Now the government has come up with a devilishly casuistic way of bypassing the bypass to make sure all those migrants can fly to Africa. I can’t judge the legal nuances of the proposed legislation, but Immigration Minister Robert Jenrick evidently could.
That’s why he resigned in disgust, correctly stating, albeit in the jargon of political equivocation, that no satisfactory solution to the problem can be found for as long as Britain stays in ECHR. Though he didn’t write that, Britain has nothing to learn about human rights from any European body, considering that we’ve had documents codifying basic liberties for almost a millennium – and an exemplary record for centuries.
By contrast, one dominant member of the EU, France, has had 17 different constitutions since 1789 and long periods of a rather spotty record on human rights. As to the other dominant member, Germany, the less said about her the better.
Mr Jenrick obviously regards ECHR as the millstone pulling Britain down to the bottom of the EU swamp. A truly satisfactory solution to the migrants’ problem is impossible for as long as Britain has that weight around her neck.
No country is truly sovereign if it can’t control who is allowed to cross its borders, and in what kind of numbers. That realisation should be the starting point of any thinking on the subject.
The next logical step would be to introduce effective border controls guaranteed to work. In common with any practical measure, this one must start with clear thinking unsullied by extraneous concerns.

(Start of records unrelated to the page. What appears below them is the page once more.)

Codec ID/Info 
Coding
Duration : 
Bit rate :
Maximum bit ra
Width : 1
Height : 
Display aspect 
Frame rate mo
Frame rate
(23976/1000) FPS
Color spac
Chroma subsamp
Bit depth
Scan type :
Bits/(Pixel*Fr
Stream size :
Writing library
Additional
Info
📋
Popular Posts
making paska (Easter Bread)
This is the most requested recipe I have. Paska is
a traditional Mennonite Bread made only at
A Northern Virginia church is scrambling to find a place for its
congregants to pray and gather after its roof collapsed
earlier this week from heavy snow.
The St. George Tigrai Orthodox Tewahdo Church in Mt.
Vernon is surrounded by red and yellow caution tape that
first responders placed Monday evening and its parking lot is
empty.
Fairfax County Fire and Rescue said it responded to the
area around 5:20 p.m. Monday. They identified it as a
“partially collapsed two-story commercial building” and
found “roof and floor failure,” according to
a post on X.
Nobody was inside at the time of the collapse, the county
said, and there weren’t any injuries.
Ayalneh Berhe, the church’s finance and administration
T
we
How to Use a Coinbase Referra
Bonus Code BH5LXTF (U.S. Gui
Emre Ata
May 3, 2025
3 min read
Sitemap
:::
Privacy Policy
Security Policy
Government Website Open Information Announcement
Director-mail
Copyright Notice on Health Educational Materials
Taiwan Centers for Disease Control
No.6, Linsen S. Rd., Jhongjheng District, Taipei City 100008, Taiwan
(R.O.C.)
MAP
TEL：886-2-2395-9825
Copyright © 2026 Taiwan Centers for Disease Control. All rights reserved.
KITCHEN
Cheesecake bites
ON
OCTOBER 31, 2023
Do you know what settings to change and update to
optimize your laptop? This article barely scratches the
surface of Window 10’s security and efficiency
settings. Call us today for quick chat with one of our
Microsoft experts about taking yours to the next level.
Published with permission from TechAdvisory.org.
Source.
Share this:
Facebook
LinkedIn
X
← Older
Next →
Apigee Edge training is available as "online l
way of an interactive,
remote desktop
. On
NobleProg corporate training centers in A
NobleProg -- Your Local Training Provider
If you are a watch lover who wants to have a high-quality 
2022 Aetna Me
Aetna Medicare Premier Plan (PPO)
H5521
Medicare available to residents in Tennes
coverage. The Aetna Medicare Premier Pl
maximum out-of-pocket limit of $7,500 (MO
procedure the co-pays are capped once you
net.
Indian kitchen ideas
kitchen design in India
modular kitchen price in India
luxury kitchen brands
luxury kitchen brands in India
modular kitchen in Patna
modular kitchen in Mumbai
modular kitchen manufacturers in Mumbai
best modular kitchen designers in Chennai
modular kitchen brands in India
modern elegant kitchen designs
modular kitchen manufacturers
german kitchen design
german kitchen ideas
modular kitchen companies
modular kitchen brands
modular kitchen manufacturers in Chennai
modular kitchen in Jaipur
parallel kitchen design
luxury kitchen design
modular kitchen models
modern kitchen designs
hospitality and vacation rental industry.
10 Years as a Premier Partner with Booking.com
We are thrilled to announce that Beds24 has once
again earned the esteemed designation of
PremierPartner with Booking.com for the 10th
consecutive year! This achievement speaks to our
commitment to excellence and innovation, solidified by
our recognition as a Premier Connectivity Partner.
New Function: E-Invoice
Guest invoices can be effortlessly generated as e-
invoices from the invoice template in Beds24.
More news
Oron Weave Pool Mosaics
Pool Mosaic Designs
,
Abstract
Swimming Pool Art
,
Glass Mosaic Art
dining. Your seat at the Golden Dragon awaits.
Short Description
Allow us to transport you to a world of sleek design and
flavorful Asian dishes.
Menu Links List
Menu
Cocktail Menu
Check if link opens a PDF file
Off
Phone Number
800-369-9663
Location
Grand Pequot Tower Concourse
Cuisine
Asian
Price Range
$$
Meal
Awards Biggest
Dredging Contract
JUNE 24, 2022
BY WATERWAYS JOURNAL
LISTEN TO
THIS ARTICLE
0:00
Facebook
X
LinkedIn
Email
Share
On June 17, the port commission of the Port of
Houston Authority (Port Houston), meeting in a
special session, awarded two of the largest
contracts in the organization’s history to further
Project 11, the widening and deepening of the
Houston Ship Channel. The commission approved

Legal asylum applications must be processed quickly and decisively. A certain number of people who can legitimately show that their lives would be in danger if they stayed in their native lands can be admitted.
Even that number has to be limited on purely arithmetic grounds: people who can make such a claim credible must number in at least tens of millions around the world. I doubt even Tony Blair would hospitably invite as many.
Yet HMG has been way too generous in its definition of legitimate asylum seekers. Thus 55 per cent of the Albanians who have requested that status got it – and Albania is about to join the EU. Not a single Albanian is in real need of asylum, although I’m sure many are in need of a higher standard of living.
As to the illegal migrants, the key to their treatment should come from the adjective, not the noun. ‘Illegal’ means they break the law, which makes them criminals, to be dealt with as such. One likes to think Britain hasn’t completely lost her wherewithal to combat criminality, although anyone walking through some areas of London may be forgiven for getting that impression.
We do still have the Royal Navy that has successfully defended Britain’s coastline from enemy fleets sent out by Philip II, Napoleon and Hitler. I realise we are no longer the naval power we used to be, but surely we still have the capacity of stopping a few dozen unarmed dinghies.
If we haven’t, the problem isn’t physical but metaphysical: the paralysis of will. If that’s the case, a few airliners here or there carrying several hundred illegals to Africa won’t offer even a viable solution.
That’s what the much-despised conservative wing of the Conservative Party are saying. They correctly prophesy that the government’s namby-pamby dithering on immigration could wipe the party out as a parliamentary force. Such right-minded Tories are likely to switch over to the Reform Party, heir to UKIP, thereby hastening the arrival of the doom they predict.
That will guarantee a Labour domination for a generation at least, with catastrophic consequences for the country. A meaningful step towards preventing that disaster would be giving the British people what they demanded in 2016: the reclaiming of parliamentary sovereignty.
That includes regaining control of the national borders – real control, that is. Not the fly-by-night palliatives amounting to little more than smoke and mirrors.